Short jokes
What did the tomato say to the empty ketchup bottle? "GOD STAY AWAY FROM ME!"
You never think of how people will react to an event. My friend gets discounts at any store he goes to.
You dream in 4K.
I'm about to tell a dwarf joke, see how short that was.
My sister said that I need to stop with the audited butt:
I got it from her when I was born.
What is the difference between a frog and a trombone player?
The frog might be on his way to a gig!
What do Myspace and my dad have in common?
I haven't seen them in a while.
A man walks into a bar, and there is a line of people waiting to punch him.
Yeah, that was the punchline.
Why shouldn't you get in a fight with a dinosaur?
You'll get jur ass kicked.
I am in trouble.

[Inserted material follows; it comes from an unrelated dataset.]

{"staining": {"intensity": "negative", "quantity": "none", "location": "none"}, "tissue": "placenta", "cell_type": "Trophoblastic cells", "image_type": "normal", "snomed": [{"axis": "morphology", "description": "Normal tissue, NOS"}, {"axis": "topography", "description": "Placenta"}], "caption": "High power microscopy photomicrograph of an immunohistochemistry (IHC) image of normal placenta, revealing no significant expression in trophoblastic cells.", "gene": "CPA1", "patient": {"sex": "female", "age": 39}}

My mum asked me to get six cans of Sprite.
But I got seven Up.
The 3 life rules:
1.
2.
3.
Oh, there are no rules, because you have no life.
Your forehead is so big you can headbutt my face and chest at the same time.
Why did the chief go to jail?
Because he beat the eggs and whipped the cream!
My dad went for the milk, but he left his wheelchair.
What do you call a bunch of white guys sitting on a bench?
The NBA.
What do cannibals read?
People.
Digest Readers.
Are you happy to see me, or is that a bomb strapped to your chest and a detonator in your hand?
We just found out Grandpa is addicted to Viagra. No one is taking it harder than Grandma.
Why were the Twin Towers upset? Because they ordered pepperoni, yet plane arrived!!!
Yo mama's so stupid, she drowned in the pond because the sign said, "No Swimming!"